» **Provided records**:

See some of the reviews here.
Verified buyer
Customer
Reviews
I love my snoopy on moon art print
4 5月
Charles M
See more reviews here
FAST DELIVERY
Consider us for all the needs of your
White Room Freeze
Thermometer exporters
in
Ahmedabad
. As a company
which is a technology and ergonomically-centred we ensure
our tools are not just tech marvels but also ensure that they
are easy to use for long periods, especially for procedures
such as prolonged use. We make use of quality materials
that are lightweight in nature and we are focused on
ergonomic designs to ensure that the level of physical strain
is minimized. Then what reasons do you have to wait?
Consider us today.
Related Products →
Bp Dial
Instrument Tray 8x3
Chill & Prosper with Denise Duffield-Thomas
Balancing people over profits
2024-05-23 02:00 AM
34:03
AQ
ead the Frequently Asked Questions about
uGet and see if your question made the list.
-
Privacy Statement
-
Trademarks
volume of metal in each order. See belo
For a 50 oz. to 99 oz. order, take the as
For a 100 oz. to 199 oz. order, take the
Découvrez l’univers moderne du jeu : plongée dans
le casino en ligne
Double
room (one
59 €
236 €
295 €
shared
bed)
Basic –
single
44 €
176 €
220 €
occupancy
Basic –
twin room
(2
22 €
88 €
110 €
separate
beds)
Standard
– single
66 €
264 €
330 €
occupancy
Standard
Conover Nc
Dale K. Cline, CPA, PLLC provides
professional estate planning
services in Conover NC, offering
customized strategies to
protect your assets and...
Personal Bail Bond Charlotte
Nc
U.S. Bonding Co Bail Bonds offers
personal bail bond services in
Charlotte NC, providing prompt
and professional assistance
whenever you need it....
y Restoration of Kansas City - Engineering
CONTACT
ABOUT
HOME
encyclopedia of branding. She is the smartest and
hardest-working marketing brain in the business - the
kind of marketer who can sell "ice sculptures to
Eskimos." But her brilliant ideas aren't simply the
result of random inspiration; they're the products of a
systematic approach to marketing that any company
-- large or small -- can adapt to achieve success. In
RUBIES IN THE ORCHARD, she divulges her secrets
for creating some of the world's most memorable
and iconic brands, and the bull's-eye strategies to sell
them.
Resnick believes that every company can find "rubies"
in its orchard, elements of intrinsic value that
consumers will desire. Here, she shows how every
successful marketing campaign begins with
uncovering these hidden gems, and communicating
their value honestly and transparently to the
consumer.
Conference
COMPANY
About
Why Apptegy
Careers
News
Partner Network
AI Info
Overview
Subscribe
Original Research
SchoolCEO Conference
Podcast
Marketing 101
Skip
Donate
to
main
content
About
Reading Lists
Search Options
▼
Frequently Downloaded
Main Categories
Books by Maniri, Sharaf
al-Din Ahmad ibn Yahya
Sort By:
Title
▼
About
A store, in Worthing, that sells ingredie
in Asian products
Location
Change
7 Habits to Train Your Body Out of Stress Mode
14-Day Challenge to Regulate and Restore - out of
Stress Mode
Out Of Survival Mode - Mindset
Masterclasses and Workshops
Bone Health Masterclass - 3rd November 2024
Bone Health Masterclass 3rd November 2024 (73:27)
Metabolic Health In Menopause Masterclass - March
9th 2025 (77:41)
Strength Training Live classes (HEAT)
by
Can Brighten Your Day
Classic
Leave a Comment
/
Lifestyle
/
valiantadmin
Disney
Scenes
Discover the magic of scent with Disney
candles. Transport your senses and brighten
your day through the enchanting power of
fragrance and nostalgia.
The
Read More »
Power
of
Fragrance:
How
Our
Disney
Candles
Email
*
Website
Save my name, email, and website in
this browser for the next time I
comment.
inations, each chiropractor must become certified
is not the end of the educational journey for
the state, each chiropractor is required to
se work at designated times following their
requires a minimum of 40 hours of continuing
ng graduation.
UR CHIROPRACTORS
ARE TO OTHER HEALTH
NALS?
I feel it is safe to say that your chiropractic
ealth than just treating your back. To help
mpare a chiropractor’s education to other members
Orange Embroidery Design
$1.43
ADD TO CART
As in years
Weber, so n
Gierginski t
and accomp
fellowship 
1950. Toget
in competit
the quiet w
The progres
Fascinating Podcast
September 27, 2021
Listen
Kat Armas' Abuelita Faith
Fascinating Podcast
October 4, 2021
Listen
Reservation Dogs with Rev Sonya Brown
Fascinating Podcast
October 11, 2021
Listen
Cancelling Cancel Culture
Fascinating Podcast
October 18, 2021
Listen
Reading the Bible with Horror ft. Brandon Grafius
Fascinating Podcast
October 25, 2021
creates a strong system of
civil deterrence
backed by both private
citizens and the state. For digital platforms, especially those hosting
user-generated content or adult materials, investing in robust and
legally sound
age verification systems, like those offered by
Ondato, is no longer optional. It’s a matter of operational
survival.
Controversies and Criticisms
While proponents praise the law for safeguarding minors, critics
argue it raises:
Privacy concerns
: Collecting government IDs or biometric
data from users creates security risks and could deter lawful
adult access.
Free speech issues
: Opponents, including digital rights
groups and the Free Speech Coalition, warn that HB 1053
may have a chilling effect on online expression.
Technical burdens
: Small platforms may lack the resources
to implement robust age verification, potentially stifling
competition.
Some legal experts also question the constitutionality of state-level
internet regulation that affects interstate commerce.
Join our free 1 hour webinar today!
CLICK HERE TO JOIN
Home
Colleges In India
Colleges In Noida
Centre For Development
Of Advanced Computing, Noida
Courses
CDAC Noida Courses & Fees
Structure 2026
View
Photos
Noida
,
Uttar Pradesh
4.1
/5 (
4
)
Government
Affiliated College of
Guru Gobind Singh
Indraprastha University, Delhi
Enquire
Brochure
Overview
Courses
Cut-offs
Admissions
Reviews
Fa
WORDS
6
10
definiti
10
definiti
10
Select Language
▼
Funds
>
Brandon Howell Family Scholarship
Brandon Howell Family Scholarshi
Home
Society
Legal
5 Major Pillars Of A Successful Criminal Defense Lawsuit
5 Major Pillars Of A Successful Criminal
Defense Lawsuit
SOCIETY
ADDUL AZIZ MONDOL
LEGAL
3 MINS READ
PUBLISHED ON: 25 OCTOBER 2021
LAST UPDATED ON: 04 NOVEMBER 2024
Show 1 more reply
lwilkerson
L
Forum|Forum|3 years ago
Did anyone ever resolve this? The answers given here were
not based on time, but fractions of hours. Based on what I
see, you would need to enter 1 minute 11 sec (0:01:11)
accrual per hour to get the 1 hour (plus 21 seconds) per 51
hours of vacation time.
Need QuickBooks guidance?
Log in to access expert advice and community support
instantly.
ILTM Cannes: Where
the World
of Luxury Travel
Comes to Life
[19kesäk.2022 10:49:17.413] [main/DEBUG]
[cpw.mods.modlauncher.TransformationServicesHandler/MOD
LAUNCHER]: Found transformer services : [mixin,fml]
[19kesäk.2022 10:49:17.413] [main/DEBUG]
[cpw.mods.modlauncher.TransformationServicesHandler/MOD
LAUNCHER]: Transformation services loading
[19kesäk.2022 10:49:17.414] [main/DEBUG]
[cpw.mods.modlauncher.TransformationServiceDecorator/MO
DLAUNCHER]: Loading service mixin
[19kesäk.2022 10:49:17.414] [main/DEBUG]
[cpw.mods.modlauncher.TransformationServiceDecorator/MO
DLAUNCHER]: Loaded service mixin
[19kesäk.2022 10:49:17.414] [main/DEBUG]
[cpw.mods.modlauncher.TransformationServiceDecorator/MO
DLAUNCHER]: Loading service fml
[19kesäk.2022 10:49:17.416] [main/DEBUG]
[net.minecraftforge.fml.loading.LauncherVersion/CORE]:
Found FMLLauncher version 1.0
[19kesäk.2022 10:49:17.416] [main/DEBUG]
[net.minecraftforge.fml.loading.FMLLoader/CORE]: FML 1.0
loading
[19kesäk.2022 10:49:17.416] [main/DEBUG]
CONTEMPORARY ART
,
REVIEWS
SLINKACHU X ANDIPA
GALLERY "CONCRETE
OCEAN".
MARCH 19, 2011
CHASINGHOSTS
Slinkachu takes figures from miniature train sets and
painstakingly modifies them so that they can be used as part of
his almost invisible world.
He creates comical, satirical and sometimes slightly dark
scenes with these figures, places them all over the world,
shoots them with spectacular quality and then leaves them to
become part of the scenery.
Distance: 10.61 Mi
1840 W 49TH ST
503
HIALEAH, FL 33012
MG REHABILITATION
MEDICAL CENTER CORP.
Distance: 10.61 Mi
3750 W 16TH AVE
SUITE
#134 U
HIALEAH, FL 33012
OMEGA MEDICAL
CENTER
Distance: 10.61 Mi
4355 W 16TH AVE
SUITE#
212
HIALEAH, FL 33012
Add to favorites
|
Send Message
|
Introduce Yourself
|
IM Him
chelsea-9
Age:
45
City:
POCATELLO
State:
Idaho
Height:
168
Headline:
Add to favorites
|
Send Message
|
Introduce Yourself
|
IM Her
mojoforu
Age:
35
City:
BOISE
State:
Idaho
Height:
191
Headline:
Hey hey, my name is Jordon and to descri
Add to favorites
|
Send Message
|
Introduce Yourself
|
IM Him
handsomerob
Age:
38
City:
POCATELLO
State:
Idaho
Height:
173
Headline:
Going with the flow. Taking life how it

» **Task details**: Write out the data line for line, from its very first line through the line that contains "Charlotte NC, providing prompt", including both.

» **Written response**:
See some of the reviews here.
Verified buyer
Customer
Reviews
I love my snoopy on moon art print
4 5月
Charles M
See more reviews here
FAST DELIVERY
Consider us for all the needs of your
White Room Freeze
Thermometer exporters
in
Ahmedabad
. As a company
which is a technology and ergonomically-centred we ensure
our tools are not just tech marvels but also ensure that they
are easy to use for long periods, especially for procedures
such as prolonged use. We make use of quality materials
that are lightweight in nature and we are focused on
ergonomic designs to ensure that the level of physical strain
is minimized. Then what reasons do you have to wait?
Consider us today.
Related Products →
Bp Dial
Instrument Tray 8x3
Chill & Prosper with Denise Duffield-Thomas
Balancing people over profits
2024-05-23 02:00 AM
34:03
AQ
ead the Frequently Asked Questions about
uGet and see if your question made the list.
-
Privacy Statement
-
Trademarks
volume of metal in each order. See belo
For a 50 oz. to 99 oz. order, take the as
For a 100 oz. to 199 oz. order, take the
Découvrez l’univers moderne du jeu : plongée dans
le casino en ligne
Double
room (one
59 €
236 €
295 €
shared
bed)
Basic –
single
44 €
176 €
220 €
occupancy
Basic –
twin room
(2
22 €
88 €
110 €
separate
beds)
Standard
– single
66 €
264 €
330 €
occupancy
Standard
Conover Nc
Dale K. Cline, CPA, PLLC provides
professional estate planning
services in Conover NC, offering
customized strategies to
protect your assets and...
Personal Bail Bond Charlotte
Nc
U.S. Bonding Co Bail Bonds offers
personal bail bond services in
Charlotte NC, providing prompt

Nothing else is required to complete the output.